━━ RECORD SET

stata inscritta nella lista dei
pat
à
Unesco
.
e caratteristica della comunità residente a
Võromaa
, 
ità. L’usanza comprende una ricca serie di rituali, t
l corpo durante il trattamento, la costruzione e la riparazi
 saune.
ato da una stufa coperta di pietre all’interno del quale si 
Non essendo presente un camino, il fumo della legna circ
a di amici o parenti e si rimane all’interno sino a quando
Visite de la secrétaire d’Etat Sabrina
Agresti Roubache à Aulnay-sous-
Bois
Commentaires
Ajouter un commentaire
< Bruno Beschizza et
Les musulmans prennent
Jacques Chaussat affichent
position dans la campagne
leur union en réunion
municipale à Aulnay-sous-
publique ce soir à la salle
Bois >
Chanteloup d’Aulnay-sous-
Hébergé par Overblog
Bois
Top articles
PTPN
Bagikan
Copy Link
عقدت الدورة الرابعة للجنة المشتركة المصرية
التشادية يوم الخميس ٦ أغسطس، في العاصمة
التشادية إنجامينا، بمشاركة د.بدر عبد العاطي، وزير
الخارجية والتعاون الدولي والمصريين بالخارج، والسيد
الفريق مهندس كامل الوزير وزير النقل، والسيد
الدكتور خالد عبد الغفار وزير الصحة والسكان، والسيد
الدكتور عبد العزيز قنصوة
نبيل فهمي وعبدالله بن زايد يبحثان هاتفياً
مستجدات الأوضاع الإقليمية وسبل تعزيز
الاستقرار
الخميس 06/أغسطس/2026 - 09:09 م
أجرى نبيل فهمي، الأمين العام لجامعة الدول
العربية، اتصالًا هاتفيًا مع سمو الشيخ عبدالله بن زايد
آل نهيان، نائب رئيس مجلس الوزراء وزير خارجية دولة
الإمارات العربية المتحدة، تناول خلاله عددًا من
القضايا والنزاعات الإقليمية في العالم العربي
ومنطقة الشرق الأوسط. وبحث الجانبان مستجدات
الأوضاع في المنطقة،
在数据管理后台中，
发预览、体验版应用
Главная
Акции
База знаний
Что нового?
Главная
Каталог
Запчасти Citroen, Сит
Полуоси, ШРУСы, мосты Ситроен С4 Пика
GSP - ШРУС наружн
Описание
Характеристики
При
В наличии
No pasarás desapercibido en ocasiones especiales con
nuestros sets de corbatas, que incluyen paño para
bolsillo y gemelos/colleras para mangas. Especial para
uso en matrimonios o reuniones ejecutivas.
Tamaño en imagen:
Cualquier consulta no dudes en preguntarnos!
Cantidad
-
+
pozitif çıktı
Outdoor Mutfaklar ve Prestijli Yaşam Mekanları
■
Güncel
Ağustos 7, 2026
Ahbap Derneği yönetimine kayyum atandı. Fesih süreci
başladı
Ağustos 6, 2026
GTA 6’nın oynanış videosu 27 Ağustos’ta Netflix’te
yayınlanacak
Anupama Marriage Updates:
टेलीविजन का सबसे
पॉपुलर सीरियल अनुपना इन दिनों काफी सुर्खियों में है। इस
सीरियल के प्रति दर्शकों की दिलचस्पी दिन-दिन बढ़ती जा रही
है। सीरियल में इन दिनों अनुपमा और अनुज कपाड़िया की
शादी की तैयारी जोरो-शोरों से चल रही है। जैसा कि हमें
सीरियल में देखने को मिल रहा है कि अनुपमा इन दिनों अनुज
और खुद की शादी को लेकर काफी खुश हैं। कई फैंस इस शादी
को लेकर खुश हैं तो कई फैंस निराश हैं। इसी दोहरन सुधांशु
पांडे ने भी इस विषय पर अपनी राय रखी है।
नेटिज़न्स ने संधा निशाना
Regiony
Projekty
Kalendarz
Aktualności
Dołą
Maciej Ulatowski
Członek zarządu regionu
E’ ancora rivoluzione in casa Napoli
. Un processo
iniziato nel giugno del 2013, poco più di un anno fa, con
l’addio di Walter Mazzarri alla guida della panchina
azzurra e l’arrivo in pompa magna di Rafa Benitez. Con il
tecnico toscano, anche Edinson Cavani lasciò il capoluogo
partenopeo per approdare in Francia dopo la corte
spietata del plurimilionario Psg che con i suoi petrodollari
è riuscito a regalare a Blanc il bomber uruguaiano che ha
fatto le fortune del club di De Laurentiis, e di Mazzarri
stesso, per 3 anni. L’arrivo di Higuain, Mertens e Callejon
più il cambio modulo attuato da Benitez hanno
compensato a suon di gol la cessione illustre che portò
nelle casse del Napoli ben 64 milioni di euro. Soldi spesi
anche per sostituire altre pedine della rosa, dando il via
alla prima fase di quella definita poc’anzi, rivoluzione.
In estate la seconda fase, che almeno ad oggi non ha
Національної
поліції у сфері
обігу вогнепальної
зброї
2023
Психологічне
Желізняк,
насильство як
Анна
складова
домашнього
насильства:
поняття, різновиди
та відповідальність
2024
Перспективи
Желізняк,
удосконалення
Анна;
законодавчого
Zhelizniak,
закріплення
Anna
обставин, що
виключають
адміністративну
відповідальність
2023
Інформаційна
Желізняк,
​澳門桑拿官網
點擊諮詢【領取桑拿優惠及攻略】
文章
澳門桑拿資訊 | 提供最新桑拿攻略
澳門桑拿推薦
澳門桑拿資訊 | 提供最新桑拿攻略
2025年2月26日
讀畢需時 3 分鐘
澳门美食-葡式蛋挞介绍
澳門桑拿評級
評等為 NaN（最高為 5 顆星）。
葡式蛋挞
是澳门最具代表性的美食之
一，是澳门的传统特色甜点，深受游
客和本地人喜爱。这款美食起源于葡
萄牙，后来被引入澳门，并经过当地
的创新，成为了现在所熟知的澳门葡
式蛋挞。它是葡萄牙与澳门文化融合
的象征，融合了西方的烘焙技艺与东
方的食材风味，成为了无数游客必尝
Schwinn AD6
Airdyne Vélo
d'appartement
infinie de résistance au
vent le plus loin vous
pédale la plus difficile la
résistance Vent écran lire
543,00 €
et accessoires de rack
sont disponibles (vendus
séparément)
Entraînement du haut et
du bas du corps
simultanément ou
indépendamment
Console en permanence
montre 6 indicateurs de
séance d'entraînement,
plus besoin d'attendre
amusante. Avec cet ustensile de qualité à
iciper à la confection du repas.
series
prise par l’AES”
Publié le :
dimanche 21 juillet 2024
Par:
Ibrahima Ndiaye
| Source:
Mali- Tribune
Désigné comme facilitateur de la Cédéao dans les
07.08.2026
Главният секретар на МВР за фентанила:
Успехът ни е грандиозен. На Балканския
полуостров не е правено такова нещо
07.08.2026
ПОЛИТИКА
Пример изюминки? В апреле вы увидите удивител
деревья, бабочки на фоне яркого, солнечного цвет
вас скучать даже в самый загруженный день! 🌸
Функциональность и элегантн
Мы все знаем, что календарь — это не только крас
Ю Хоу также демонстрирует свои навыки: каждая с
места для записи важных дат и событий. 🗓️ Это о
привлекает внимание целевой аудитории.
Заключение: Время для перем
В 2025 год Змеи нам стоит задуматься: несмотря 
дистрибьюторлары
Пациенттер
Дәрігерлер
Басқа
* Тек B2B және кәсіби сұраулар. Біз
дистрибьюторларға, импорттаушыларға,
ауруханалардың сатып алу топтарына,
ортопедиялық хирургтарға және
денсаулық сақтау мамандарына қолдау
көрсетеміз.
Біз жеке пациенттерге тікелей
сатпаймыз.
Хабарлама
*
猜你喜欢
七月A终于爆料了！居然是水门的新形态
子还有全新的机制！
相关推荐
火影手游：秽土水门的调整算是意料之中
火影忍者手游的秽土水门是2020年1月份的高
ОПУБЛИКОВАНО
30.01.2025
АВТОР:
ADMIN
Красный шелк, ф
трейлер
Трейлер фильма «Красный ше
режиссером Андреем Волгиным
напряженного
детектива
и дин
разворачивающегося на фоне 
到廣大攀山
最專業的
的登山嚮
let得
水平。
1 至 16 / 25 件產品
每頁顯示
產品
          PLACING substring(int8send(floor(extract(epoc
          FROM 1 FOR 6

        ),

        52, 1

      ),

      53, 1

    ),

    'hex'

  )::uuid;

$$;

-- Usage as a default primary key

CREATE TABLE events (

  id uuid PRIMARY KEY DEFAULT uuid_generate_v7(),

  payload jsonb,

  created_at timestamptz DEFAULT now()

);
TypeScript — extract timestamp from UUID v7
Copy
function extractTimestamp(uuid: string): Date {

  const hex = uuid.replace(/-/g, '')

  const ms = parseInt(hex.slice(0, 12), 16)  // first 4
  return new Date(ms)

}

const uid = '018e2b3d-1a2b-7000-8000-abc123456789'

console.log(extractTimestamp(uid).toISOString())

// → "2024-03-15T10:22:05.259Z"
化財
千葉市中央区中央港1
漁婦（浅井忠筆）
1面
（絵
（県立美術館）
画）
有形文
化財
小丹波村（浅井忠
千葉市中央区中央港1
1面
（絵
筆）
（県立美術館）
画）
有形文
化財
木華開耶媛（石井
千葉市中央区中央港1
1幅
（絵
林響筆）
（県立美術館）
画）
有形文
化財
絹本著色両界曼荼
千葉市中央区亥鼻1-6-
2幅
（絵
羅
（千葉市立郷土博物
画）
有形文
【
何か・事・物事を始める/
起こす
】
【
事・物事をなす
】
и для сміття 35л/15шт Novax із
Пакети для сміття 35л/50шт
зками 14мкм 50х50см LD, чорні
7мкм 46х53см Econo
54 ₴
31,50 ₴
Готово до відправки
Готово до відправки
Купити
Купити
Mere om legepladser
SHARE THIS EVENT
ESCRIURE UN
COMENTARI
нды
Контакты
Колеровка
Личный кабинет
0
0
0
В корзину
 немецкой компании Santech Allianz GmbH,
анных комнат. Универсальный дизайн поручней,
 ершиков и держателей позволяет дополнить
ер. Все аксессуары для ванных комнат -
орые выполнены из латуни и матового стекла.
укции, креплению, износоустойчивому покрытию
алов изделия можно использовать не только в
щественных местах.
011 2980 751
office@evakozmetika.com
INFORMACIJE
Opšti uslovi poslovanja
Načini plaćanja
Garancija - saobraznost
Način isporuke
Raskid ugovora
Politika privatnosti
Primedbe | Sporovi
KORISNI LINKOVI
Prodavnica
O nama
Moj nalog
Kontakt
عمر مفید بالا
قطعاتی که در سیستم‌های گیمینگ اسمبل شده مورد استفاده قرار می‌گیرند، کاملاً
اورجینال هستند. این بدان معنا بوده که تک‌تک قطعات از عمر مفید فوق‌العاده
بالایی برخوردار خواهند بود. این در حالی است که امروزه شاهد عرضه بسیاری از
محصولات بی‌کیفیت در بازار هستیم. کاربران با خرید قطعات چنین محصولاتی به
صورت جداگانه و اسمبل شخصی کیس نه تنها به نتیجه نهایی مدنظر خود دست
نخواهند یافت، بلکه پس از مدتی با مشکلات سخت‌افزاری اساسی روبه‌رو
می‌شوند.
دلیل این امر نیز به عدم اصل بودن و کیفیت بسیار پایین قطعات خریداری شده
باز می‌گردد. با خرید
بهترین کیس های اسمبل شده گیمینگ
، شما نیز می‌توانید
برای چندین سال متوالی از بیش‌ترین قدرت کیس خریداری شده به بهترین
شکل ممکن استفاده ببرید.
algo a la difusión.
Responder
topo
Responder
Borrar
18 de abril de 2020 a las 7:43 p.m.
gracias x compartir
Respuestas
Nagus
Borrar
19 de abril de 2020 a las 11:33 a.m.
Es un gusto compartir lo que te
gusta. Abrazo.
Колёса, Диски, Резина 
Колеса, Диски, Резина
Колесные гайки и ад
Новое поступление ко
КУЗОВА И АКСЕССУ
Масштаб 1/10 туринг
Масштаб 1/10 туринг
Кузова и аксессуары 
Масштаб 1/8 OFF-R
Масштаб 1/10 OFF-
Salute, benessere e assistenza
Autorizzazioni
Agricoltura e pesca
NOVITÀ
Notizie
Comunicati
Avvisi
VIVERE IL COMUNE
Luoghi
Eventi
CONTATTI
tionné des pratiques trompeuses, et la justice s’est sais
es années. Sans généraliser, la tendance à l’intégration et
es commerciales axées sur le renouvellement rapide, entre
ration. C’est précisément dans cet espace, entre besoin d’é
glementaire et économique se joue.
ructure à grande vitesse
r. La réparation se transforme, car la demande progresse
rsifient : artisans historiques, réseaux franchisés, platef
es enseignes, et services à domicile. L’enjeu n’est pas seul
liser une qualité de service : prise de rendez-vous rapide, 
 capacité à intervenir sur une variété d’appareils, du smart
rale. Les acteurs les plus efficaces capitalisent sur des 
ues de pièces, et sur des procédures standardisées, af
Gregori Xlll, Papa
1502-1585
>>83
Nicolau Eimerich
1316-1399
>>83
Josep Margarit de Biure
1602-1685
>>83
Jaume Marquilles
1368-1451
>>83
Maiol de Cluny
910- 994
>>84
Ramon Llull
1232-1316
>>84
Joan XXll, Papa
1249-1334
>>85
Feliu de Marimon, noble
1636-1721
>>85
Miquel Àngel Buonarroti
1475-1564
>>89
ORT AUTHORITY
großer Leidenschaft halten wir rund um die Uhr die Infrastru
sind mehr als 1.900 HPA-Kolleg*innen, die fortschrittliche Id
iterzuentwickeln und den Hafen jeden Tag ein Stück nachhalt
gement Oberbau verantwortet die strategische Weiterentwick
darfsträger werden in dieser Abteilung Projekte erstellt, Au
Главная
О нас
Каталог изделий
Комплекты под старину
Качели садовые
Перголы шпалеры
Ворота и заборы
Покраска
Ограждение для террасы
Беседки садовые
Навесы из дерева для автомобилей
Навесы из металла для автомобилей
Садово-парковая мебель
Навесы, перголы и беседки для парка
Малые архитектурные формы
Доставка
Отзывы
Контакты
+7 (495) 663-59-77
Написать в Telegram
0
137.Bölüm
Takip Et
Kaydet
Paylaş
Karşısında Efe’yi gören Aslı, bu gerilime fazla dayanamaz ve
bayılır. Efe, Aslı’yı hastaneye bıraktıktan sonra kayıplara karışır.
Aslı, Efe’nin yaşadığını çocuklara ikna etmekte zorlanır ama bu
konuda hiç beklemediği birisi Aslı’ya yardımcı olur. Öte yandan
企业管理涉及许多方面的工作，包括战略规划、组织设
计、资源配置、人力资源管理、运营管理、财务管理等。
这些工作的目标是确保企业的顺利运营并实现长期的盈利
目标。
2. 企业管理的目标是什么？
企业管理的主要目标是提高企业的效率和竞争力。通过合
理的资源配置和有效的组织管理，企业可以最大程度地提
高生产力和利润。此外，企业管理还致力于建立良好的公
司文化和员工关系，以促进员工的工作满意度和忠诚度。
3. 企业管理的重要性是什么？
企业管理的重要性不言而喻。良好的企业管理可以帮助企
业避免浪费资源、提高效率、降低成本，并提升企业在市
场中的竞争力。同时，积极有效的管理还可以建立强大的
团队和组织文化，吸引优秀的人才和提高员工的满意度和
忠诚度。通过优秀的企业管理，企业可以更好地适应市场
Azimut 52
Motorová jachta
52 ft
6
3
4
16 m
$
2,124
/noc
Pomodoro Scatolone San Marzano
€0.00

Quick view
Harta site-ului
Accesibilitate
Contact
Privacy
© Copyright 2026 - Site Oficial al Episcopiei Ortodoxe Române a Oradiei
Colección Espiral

━━━━

Only the lines from the start of the listing through the line with "Ağustos 6, 2026" should be repeated, each exactly as it stands.

stata inscritta nella lista dei
pat
à
Unesco
.
e caratteristica della comunità residente a
Võromaa
, 
ità. L’usanza comprende una ricca serie di rituali, t
l corpo durante il trattamento, la costruzione e la riparazi
 saune.
ato da una stufa coperta di pietre all’interno del quale si 
Non essendo presente un camino, il fumo della legna circ
a di amici o parenti e si rimane all’interno sino a quando
Visite de la secrétaire d’Etat Sabrina
Agresti Roubache à Aulnay-sous-
Bois
Commentaires
Ajouter un commentaire
< Bruno Beschizza et
Les musulmans prennent
Jacques Chaussat affichent
position dans la campagne
leur union en réunion
municipale à Aulnay-sous-
publique ce soir à la salle
Bois >
Chanteloup d’Aulnay-sous-
Hébergé par Overblog
Bois
Top articles
PTPN
Bagikan
Copy Link
عقدت الدورة الرابعة للجنة المشتركة المصرية
التشادية يوم الخميس ٦ أغسطس، في العاصمة
التشادية إنجامينا، بمشاركة د.بدر عبد العاطي، وزير
الخارجية والتعاون الدولي والمصريين بالخارج، والسيد
الفريق مهندس كامل الوزير وزير النقل، والسيد
الدكتور خالد عبد الغفار وزير الصحة والسكان، والسيد
الدكتور عبد العزيز قنصوة
نبيل فهمي وعبدالله بن زايد يبحثان هاتفياً
مستجدات الأوضاع الإقليمية وسبل تعزيز
الاستقرار
الخميس 06/أغسطس/2026 - 09:09 م
أجرى نبيل فهمي، الأمين العام لجامعة الدول
العربية، اتصالًا هاتفيًا مع سمو الشيخ عبدالله بن زايد
آل نهيان، نائب رئيس مجلس الوزراء وزير خارجية دولة
الإمارات العربية المتحدة، تناول خلاله عددًا من
القضايا والنزاعات الإقليمية في العالم العربي
ومنطقة الشرق الأوسط. وبحث الجانبان مستجدات
الأوضاع في المنطقة،
在数据管理后台中，
发预览、体验版应用
Главная
Акции
База знаний
Что нового?
Главная
Каталог
Запчасти Citroen, Сит
Полуоси, ШРУСы, мосты Ситроен С4 Пика
GSP - ШРУС наружн
Описание
Характеристики
При
В наличии
No pasarás desapercibido en ocasiones especiales con
nuestros sets de corbatas, que incluyen paño para
bolsillo y gemelos/colleras para mangas. Especial para
uso en matrimonios o reuniones ejecutivas.
Tamaño en imagen:
Cualquier consulta no dudes en preguntarnos!
Cantidad
-
+
pozitif çıktı
Outdoor Mutfaklar ve Prestijli Yaşam Mekanları
■
Güncel
Ağustos 7, 2026
Ahbap Derneği yönetimine kayyum atandı. Fesih süreci
başladı
Ağustos 6, 2026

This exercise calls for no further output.